Get the cat fixed as soon as possible. Female cats can get pregnant as young as 5 months old and they can also become pregnant while still nursing their kittens. Cats will mate with their siblings and parents.
What if I trap a lactating cat?
If a lactating cat is trapped, do not release the cat before having her spayed as she may become suspicious of the trap and difficult to re-trap. If you know the kittens are less than 5 weeks old and not eating on their own, get the mom spayed and then return her to where you trapped her the same day. If the kittens are eating on their own, it is fine to keep mom confined overnight before releasing her. While the mother cat is being spayed keep the kittens warm in a confined area. Although a nursing female cat will continue to feed her kittens after surgery, it is a good idea to have Kitten Replacement Milk on hand and to be ready to bottle-feed the kittens for a couple of days. If the kittens are younger than 4 weeks old, you will need to be prepared to feed them KMR while the mother is having surgery. It is important to get the mother cat back to her kittens as quickly as you can.
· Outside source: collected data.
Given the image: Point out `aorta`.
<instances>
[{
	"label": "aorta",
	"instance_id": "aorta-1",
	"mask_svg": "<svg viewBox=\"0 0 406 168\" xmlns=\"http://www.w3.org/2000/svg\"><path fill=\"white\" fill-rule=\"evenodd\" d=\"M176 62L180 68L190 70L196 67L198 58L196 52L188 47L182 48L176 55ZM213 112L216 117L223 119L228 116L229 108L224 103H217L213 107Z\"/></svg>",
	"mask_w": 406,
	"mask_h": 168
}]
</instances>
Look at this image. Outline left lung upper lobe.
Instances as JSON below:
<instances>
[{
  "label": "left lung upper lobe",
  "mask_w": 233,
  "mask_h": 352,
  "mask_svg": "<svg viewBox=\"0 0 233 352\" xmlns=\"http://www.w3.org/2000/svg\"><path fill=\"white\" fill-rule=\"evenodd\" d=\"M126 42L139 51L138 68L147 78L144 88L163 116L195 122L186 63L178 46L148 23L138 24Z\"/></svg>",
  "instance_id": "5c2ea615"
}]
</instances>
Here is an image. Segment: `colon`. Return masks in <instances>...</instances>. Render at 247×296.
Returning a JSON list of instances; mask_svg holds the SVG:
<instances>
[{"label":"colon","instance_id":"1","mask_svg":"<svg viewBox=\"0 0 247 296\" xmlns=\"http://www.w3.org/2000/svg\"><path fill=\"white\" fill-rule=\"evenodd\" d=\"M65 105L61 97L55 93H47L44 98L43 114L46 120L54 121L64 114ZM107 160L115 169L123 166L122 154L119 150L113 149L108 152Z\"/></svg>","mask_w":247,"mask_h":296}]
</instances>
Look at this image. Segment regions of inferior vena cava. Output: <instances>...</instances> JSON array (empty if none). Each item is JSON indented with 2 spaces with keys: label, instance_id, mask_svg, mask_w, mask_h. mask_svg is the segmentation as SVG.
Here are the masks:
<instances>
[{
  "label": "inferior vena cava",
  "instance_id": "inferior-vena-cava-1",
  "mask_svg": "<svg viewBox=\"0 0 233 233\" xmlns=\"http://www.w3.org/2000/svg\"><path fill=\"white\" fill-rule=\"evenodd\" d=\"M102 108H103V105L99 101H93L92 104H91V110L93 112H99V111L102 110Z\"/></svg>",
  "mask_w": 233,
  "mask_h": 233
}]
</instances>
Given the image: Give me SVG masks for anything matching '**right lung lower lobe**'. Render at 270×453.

What if I don’t know where the kittens are?
Tell the surgery clinic staff you think she has kittens but do not know where they are when you drop her off for surgery. This way they can make sure she is ready to be released when you take her home. She will find her kittens and they will be able to nurse. Set out a box and canned food for the cat so she has extra nourishment during this time and a safe place to move her kittens to.
What if the kittens are not tame and will not let me handle them to bottle feed?
You should be able to handle the kittens even if not tame if they are under 4 weeks of age. Wrapping them in a small towel while feeding will help. If you cannot handle them mix some KMR with canned food and make it available to the kittens every 3 hours or so. The kittens will let you know when they are hungry by meowing. When they are full they will stop eating and then the food dish should be removed.
What if I find a pregnant cat?
You can have the cat safely spayed while she is pregnant. If you decide to let her have the kittens before spaying her then be prepared to tame the kittens and spay/neuter them before finding them homes. Keep in mind that much of the year shelters and adoption programs are full and some
have a waiting list to accept kittens.
What if I trap a mother cat who still has young kittens with her?
Go ahead and have the mother spayed. It may be your only chance to trap her. Ideally, you would trap the kittens as well and keep the mother and kittens together until the kittens are older and can be tamed and spayed or neutered.
Taming a feral kitten
To tame a feral cat or kitten, you need to trap the cat, bring him indoors and keep him in a confined area like a bathroom or kennel. Don't let the cat run loose or he will find a place to hide, and it is difficult to get him to come back out. Food is a strong motivator. Always have dry food and water available. When you want to work with the cats, bring wet food or chicken/turkey baby food. Offer it on a spoon or, if you aren't at risk of being bitten, you might consider hand-feeding the cat. These are just starting tips. Check out this socialization guide and visit Alley Cat Allies for more information on taming feral cats.
Please remember, when you tame a feral kitten you are giving her the opportunity to be adopted into a forever home! It takes work, but the reward is great. Our Kitten Caboose program transfers tame kittens who are 6 months or younger to the Oregon Humane Society where they can then be adopted.